== WHAT NEEDS TO BE DONE ==
Word for word, set down every line of the entries below from the line with "left hip: (322, 697)" to the line with "left front paw: (591, 442)", including both, and no other line.

++++ DATA RECORDS ++++

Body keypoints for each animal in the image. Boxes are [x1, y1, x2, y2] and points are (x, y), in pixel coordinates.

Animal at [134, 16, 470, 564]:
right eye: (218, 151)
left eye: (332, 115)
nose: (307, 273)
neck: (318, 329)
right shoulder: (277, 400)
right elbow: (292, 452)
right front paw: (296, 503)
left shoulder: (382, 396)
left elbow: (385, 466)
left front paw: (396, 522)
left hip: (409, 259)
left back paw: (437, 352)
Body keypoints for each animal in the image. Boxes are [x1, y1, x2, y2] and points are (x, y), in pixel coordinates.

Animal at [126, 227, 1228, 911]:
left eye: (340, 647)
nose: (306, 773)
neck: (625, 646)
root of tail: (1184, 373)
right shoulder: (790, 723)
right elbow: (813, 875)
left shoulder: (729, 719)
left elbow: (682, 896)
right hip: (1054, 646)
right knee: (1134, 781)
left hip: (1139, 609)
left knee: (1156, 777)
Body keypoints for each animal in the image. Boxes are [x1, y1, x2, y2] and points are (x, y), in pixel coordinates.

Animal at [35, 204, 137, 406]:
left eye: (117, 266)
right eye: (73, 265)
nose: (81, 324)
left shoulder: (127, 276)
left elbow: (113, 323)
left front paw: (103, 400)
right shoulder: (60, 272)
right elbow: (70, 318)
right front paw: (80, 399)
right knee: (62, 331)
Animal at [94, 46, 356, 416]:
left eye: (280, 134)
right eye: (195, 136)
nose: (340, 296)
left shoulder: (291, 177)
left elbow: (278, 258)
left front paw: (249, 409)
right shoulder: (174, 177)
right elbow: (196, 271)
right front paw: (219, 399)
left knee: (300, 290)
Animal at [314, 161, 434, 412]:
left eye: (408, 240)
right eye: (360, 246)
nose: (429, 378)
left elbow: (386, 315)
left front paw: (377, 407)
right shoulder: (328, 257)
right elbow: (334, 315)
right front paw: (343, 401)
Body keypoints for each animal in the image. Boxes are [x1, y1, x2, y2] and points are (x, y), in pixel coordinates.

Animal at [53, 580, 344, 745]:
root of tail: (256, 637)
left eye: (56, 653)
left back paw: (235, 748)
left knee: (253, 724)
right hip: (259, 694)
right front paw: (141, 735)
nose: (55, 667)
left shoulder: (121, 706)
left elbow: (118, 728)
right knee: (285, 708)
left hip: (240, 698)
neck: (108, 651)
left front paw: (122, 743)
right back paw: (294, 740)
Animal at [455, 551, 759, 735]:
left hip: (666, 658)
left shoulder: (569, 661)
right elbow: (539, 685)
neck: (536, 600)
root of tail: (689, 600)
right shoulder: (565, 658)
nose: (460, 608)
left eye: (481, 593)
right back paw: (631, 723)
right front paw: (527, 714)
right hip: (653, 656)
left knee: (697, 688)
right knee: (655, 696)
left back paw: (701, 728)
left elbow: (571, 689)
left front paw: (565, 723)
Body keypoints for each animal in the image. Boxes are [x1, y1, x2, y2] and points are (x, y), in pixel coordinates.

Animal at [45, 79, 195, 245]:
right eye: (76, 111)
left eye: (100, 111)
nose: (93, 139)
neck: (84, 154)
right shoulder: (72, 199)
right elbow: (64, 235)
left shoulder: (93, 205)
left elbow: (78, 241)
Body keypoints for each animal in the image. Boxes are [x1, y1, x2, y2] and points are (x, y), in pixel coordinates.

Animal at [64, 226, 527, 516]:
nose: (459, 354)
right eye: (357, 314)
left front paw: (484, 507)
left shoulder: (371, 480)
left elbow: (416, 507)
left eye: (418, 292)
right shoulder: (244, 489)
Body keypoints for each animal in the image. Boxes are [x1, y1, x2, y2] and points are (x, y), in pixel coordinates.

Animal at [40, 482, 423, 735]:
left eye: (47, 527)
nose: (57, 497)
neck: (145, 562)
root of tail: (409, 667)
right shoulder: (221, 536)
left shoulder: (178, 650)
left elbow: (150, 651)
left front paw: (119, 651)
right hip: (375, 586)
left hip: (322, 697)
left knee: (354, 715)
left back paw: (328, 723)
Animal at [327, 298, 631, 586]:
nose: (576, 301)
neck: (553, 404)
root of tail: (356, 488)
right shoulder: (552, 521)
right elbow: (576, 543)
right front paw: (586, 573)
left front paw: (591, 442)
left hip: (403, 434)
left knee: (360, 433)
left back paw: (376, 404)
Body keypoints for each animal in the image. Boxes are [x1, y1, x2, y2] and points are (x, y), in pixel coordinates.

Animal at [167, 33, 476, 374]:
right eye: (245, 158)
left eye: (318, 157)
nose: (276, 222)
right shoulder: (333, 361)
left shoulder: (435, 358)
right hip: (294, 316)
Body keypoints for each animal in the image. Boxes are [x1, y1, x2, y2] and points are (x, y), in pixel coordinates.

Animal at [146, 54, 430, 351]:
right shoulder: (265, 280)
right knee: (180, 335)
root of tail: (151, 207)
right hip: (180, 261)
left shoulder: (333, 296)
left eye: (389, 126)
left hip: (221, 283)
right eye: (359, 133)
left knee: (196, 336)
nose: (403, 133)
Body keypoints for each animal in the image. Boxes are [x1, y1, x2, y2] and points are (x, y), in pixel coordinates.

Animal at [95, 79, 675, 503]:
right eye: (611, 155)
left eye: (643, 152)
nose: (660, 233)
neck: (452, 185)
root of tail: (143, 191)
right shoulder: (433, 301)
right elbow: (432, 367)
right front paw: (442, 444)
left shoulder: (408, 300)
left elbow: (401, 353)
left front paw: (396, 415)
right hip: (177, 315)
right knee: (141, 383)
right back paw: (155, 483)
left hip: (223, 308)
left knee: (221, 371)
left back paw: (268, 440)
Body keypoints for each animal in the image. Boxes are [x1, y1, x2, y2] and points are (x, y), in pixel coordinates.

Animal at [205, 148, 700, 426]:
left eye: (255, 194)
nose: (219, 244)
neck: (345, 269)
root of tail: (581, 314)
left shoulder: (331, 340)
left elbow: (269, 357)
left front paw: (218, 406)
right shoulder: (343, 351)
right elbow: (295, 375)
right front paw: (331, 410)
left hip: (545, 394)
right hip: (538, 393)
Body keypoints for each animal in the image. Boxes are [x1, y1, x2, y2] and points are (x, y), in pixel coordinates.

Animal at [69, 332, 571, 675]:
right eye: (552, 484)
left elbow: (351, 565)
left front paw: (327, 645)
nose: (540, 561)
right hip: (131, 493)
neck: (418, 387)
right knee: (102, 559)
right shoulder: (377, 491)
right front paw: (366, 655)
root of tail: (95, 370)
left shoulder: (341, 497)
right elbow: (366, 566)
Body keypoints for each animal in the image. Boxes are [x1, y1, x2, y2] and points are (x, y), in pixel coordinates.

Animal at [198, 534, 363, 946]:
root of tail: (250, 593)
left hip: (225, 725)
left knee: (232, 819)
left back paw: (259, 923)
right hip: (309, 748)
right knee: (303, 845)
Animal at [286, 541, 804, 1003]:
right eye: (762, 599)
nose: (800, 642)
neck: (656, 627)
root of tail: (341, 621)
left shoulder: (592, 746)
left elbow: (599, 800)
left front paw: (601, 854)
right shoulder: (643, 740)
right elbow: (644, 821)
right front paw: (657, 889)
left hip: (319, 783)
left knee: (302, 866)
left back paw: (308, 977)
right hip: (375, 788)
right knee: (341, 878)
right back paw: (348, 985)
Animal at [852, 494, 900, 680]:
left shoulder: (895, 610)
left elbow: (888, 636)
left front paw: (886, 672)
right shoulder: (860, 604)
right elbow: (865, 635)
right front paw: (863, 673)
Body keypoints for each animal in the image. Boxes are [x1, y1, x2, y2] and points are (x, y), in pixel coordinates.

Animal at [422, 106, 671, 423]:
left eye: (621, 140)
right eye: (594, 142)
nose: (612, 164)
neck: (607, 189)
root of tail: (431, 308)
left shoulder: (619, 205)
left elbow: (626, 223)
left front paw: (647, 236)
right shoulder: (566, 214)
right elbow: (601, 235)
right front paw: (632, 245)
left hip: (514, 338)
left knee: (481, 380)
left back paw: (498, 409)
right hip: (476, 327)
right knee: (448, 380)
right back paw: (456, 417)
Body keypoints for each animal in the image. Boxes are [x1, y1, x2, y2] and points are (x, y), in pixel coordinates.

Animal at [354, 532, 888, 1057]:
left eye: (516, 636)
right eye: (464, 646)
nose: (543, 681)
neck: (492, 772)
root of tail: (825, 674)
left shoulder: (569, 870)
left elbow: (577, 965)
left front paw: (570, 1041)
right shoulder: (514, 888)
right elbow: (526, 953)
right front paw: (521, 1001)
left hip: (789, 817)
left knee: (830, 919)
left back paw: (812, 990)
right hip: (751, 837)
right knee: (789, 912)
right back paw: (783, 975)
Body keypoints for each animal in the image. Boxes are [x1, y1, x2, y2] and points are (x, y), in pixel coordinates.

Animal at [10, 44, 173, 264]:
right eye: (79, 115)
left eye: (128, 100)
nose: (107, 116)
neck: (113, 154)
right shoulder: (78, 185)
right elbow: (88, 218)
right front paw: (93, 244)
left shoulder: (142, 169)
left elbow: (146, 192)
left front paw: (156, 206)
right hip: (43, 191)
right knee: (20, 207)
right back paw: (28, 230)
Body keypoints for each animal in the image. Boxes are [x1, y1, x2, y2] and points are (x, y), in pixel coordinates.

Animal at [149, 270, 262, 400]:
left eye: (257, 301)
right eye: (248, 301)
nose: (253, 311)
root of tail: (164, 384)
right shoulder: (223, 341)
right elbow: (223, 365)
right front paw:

++++

== SOLUTION TO THIS PROBLEM ==
left hip: (322, 697)
left knee: (354, 715)
left back paw: (328, 723)
Animal at [327, 298, 631, 586]:
nose: (576, 301)
neck: (553, 404)
root of tail: (356, 488)
right shoulder: (552, 521)
right elbow: (576, 543)
right front paw: (586, 573)
left front paw: (591, 442)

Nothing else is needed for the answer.